Title:
Ms. Scrooge
Format:
TV Movie
Country:
USA
Production
company:
Power Pictures,
for the USA Network
Year:
1997 (first
broadcast on the USA Network on December 10th that year)
Length:
87 minutes
Setting:
Contemporary
United States
Background:
One of the major
general-interest cable channels in the United States, the USA Network was also
one of the first, being founded as a sports network in 1977 before transforming
into its current more mixed format in 1980. Through the 1980s is began
investing in original scripted programming, and by the 1990s was a major player
in America cable ratings and a commissioner of various series, miniseries and
TV movies such as this seasonal offering for Christmas 1997.
Cast and crew:
Scriptwriter John McGreevey was a very experienced hand in American television drama, having
written for series going all the way back to the early 1950s, including twenty
episodes of The Waltons in the 1970s. Ms Scrooge was his final
credited work, produced when he was 75 years old. Director John Korty was an
Academy Award winner, although not for a dramatic work – he won the Oscar for
Best Documentary Feature for Who Are The DeBolts? in 1977. During his
career he also made animated shorts for Sesame
Street and directed the Ewok-based Star Wars spin-off Caravan of
Courage in 1984.
Cicely Tyson
stars as the rather-forcing-it ‘Ebenita Scrooge’; a hugely experienced and
acclaimed performer in film and television, she had been nominated for an Oscar
for her role in 1972’s Sounder and had previously worked with director
Korton when she starred in his TV movie The Autobiography of Miss Jane
Pittman, which also garnered them both much acclaim.

## WHAT TO DO
- 1) Check each statement against the Ms. Scrooge entry and answer yes or no, quoting the words that decide it: (a) The USA Network began as a sports network in 1977. (b) John Korty won his Oscar for a dramatic work. (c) John McGreevey was 75 years old when Ms Scrooge was produced.
- 2) Turn the paragraph of the Ms. Scrooge entry that opens "Scriptwriter John McGreevey was a very experienced hand" into a short bulleted list that keeps its main facts.
- 3) Return the stretch of the Ms. Scrooge entry from "Cicely Tyson" to "both much acclaim.", copied word for word.

## SUPPLIED INFORMATION
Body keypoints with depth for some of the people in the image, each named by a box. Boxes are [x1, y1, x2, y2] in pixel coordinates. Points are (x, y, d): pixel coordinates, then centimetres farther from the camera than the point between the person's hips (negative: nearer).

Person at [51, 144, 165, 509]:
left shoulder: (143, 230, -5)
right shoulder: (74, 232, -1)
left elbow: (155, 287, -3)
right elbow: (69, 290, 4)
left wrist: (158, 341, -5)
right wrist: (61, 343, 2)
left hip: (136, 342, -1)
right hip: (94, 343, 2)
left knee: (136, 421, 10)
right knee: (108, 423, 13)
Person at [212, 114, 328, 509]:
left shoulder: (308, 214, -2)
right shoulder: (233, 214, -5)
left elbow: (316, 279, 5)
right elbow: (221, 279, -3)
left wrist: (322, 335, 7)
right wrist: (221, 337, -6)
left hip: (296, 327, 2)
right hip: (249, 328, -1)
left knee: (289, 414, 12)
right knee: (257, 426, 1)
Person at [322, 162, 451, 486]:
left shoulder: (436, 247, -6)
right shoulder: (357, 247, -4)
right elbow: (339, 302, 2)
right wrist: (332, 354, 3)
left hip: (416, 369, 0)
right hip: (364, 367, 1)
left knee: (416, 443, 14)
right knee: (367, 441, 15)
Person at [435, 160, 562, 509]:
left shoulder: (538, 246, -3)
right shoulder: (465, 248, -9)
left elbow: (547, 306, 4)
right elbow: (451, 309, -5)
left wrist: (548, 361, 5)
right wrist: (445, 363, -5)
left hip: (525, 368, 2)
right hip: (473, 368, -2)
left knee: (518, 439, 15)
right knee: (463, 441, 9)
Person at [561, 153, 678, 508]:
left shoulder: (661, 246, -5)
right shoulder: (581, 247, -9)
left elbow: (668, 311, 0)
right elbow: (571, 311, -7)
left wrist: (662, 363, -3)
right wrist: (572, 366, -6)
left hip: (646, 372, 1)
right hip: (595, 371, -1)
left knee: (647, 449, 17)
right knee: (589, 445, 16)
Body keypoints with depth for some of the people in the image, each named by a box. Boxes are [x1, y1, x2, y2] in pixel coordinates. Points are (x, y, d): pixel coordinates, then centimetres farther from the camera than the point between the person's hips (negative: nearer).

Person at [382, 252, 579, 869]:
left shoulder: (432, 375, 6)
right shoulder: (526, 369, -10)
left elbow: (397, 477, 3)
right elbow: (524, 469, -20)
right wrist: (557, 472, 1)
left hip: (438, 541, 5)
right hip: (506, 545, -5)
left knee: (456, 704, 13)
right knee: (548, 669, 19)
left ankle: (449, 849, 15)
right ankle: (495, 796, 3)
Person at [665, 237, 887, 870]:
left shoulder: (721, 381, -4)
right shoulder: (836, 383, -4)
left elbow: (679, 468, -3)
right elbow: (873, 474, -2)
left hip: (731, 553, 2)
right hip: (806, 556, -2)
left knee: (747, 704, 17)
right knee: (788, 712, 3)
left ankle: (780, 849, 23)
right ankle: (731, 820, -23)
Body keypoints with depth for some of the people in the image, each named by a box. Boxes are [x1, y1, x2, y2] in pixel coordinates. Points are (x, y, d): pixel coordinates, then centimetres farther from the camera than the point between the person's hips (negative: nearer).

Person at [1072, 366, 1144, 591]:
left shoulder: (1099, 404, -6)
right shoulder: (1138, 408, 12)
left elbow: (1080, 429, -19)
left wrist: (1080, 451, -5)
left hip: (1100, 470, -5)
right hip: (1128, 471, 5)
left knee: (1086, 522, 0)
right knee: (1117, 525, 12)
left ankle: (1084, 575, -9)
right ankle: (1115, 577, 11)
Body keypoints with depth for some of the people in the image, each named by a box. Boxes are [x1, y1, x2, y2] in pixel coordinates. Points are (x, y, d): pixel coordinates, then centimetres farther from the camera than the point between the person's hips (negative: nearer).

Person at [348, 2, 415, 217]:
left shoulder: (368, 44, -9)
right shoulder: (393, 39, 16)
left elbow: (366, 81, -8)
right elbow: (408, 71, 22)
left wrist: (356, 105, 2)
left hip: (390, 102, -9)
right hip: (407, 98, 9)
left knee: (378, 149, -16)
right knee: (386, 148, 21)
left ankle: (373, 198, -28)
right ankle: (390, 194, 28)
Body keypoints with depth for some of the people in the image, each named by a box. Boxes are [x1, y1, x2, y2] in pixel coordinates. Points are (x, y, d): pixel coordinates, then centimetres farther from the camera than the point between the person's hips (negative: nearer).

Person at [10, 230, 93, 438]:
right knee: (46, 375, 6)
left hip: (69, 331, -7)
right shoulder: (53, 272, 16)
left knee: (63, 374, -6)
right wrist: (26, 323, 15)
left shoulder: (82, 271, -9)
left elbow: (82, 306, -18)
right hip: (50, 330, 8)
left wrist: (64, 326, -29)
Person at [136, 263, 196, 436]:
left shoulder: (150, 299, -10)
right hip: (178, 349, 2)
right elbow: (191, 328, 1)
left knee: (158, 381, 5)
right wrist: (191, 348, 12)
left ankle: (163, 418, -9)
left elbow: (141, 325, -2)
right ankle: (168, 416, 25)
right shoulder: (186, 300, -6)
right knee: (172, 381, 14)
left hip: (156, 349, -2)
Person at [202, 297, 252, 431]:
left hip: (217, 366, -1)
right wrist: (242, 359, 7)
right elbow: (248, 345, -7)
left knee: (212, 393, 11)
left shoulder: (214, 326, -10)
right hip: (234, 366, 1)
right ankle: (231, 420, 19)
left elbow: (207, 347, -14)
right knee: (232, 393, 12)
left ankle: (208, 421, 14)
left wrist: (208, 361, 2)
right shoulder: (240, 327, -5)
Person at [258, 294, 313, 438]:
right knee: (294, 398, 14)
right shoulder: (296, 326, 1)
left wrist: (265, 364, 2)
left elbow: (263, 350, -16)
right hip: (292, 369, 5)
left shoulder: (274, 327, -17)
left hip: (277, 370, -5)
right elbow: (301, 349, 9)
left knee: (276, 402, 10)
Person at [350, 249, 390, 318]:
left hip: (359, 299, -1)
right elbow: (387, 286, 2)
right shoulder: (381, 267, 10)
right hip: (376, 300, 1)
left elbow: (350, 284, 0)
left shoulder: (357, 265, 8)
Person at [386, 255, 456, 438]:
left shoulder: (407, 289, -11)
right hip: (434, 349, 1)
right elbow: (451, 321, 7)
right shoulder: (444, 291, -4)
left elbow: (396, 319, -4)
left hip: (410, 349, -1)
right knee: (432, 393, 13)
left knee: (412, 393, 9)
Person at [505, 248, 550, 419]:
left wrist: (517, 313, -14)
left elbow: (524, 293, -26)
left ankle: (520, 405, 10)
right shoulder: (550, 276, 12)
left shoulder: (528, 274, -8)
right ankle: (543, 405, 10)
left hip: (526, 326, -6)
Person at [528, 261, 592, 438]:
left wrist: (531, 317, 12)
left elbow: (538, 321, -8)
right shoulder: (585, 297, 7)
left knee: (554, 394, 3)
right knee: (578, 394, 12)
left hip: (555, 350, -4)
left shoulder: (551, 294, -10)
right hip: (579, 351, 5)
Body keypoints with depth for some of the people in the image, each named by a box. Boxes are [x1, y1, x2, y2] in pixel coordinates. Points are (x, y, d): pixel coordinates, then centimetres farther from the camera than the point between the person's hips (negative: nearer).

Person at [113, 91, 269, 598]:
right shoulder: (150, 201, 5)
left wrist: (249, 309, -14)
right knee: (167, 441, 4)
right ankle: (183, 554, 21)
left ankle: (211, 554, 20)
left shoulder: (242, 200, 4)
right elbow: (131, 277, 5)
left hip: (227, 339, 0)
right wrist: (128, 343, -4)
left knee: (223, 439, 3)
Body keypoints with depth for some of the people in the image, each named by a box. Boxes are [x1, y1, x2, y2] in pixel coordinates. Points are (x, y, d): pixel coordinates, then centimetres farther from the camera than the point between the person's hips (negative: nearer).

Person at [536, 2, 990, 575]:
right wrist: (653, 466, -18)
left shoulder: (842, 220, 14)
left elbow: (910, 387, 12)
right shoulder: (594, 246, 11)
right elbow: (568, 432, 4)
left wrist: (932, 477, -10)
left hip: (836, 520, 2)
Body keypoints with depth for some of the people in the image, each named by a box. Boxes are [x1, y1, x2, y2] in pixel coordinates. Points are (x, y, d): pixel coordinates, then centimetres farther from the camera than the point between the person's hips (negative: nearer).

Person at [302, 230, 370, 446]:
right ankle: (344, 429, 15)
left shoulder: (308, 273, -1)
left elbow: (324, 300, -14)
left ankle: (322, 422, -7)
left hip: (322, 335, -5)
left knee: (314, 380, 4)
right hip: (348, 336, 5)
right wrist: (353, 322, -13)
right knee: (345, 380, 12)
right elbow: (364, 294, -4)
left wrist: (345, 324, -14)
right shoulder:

## RESPONSES IN ORDER
- 1)
(a) Yes: "being founded as a sports network in 1977"
(b) No: "although not for a dramatic work"
(c) Yes: "produced when he was 75 years old"

- 2)
- Scriptwriter John McGreevey had written American television drama since the early 1950s, including twenty episodes of The Waltons in the 1970s.
- Ms Scrooge was McGreevey's final credited work, produced when he was 75.
- Director John Korty won the Oscar for Best Documentary Feature for Who Are The DeBolts? in 1977.
- Korty also made animated shorts for Sesame Street and directed the Star Wars spin-off Caravan of Courage in 1984.

- 3)
Cicely Tyson
stars as the rather-forcing-it ‘Ebenita Scrooge’; a hugely experienced and
acclaimed performer in film and television, she had been nominated for an Oscar
for her role in 1972’s Sounder and had previously worked with director
Korton when she starred in his TV movie The Autobiography of Miss Jane
Pittman, which also garnered them both much acclaim.